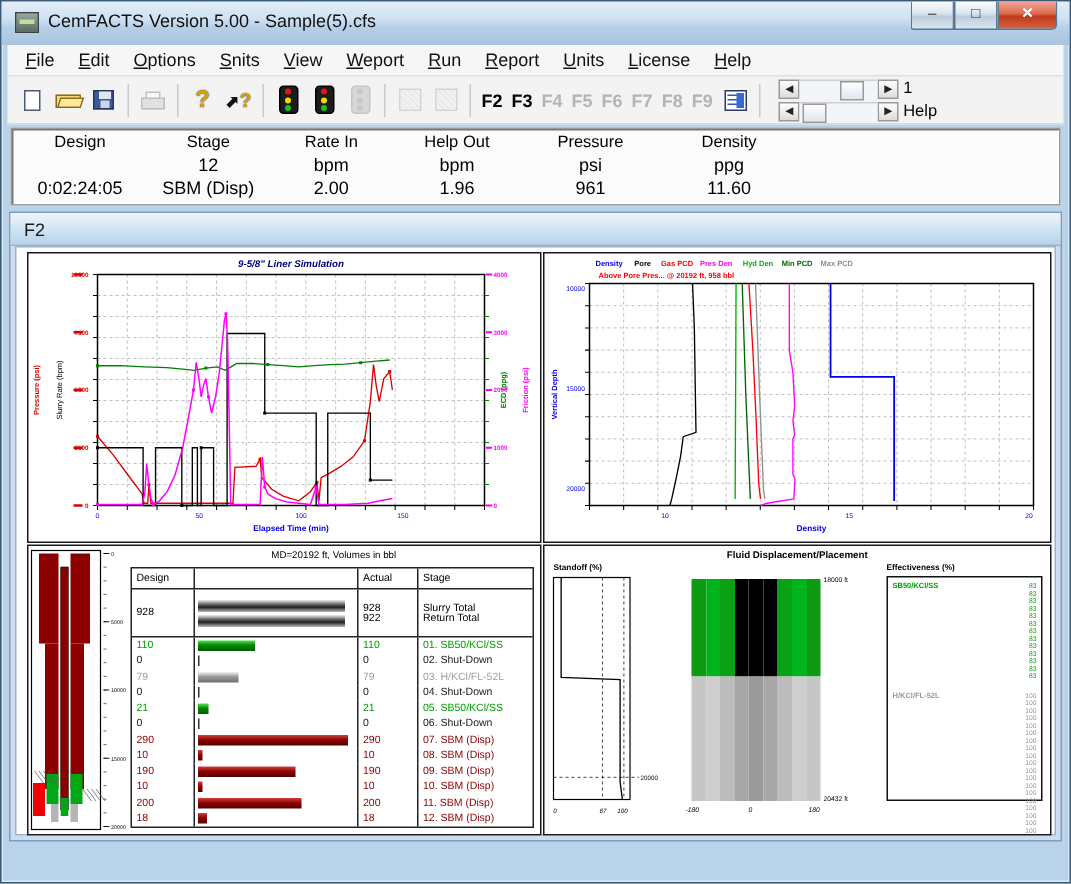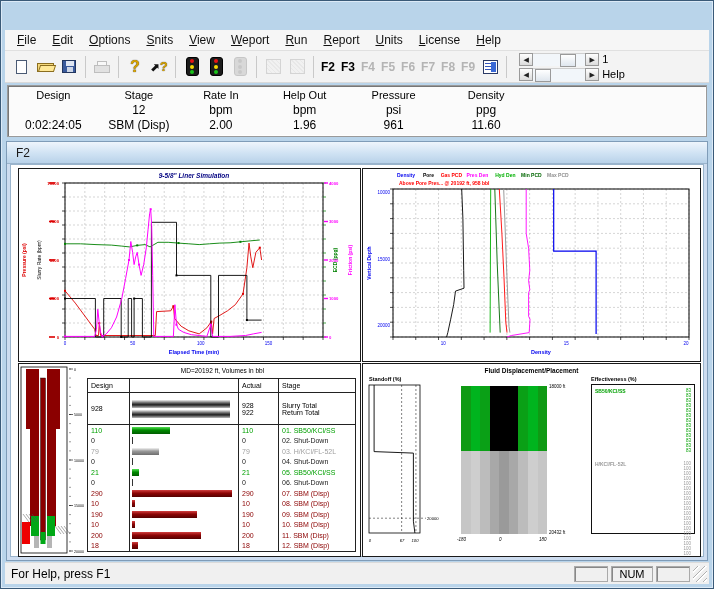--- a/index.html
+++ b/index.html
@@ -142,6 +142,15 @@
 
 <div id="win">
 
+  <div class="titlebar">
+    <div class="appicon"></div>
+    <div class="apptitle">CemFACTS Version 5.00 - Sample(5).cfs</div>
+    <div class="winbtns">
+      <div class="wbtn min">–</div>
+      <div class="wbtn">□</div>
+      <div class="wbtn close">✕</div>
+    </div>
+  </div>
 
   <div class="menubar" id="menubar">
       <div class="menuitem"><span class="accel">F</span><span>ile</span></div>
- - -
About this exercise
For the data above, return an exact copy that contains no pictures.

Task solution
--- a/index.html
+++ b/index.html
@@ -142,6 +142,15 @@
 
 <div id="win">
 
+  <div class="titlebar">
+    <div class="appicon"></div>
+    <div class="apptitle">CemFACTS Version 5.00 - Sample(5).cfs</div>
+    <div class="winbtns">
+      <div class="wbtn min">–</div>
+      <div class="wbtn">□</div>
+      <div class="wbtn close">✕</div>
+    </div>
+  </div>
 
   <div class="menubar" id="menubar">
       <div class="menuitem"><span class="accel">F</span><span>ile</span></div>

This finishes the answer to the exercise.